When former National Security Agency contractor Edward Snowden leaked the existence of a massive spying program siphoning up Americans' personal phone records earlier this year, President Obama declared: "I welcome this debate and I think it's healthy for our democracy."
Shortly thereafter, his administration revoked Snowden's passport and hit him with Espionage Act charges (filed under seal, naturally).
That's the thing about the self-styled "most transparent administration in history": Often you can't find out what they're up to until somebody breaks the law to let you know.
One suspects Obama "welcomes this debate" about as enthusiastically as Anthony Weiner greets the debate over his post-apology "sexting." But this administration has given us plenty of reasons to debate the health of our democracy.
After all, Team Obama feels entitled to keep the public in the dark about the most fundamental decisions a self-governing people can make, such as what the law is and whether and with whom we go to war.
The administration claims the right to target Americans suspected of terrorism for death by drone-strike, but it's resisted revealing the legal memoranda explaining under what circumstances and by what authority.
In 2011, the Obama Justice Department responded to a Freedom of Information Act request with "the very fact of the existence or nonexistence of such documents is itself classified."
The current debate over the NSA's call-records dragnet also involves "secret law" — specifically, a classified interpretation of the PATRIOT Act broad enough to make every American's call data (and perhaps other records) "relevant" to terrorism investigations.
And for several years now, the Obama administration has been building secret drone bases throughout Africa and the Arabian Peninsula in order to wage war against al Qaeda and its "associated forces." Who are those "associated forces"? Sorry, that's classified too.
In May, Senate Armed Services Committee chairman Sen.

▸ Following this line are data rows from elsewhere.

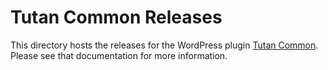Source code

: # Tutan Common Releases

This directory hosts the releases for the WordPress plugin [Tutan Common](https://github.com/Blobfolio/blob-common/tree/master/wp). Please see that documentation for more information.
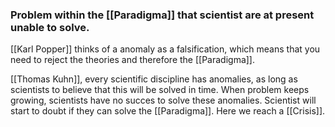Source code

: ### Problem within the [[Paradigma]] that scientist are at present unable to solve.

[[Karl Popper]] thinks of a anomaly as a falsification, which means that you need to reject the theories and therefore the [[Paradigma]].

[[Thomas Kuhn]], every scientific discipline has anomalies, as long as scientists to believe that this will be solved in time. When problem keeps growing, scientists have no succes to solve these anomalies. Scientist will start to doubt if they can solve the [[Paradigma]]. Here we reach a [[Crisis]].
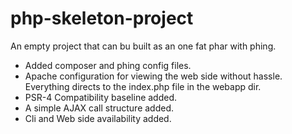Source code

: # php-skeleton-project
An empty project that can bu built as an one fat phar with phing.

* Added composer and phing config files. 
* Apache configuration for viewing the web side without hassle. Everything directs to the index.php file in the webapp dir.
* PSR-4 Compatibility baseline added.
* A simple AJAX call structure added.
* Cli and Web side availability added.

Carl Levin, D-Mich., asked the Defense Department for a list. They agreed to provide one — but only if Levin kept it secret. Letting us know who we're at war with could cause "serious damage to national security," a Pentagon spokesman explained.
It might be useful for the public to learn how far War on Terrorism mission creep extends so their representatives can debate whether we need perpetual drone war against increasingly marginal groups.
Tough, says DoD: "Because elements that might be considered 'associated forces' can build credibility by being listed as such by the United States, we have classified the list."
Two weeks ago, the House and Senate intelligence committees quietly approved shifting CIA funds to the administration's covert military aid program for Syrian rebels.
Seventy percent of Americans want to stay out of the Syrian bloodbath, according to Pew's latest poll, but Vice President Joe Biden and Secretary of State John Kerry shored up wobbly legislators by stressing "the need for U.S. 'skin in the game.'"
Conveniently, they didn't have to convince too many: "Obama opted to approve the program as a CIA covert action," the Washington Post explained, in order to avoid "the need for wider congressional approval."
Secrecy can be pretty convenient for legislators, too. When asked how she voted on Syria, committee chairman Sen. Dianne Feinstein, D-Calif., replied, "it's classified."
The day after his first inauguration, Obama proclaimed "a new era of openness in our country." Yet, in office, he's driven state secrecy to new levels of absurdity.
You may think that Americans have a right to know who we're at war with, when the government thinks it can kill them, and whether the executive branch considers the personal data of all Americans "relevant" to terrorism investigations — but this administration begs to differ. As far as it's concerned, you can't handle the truth.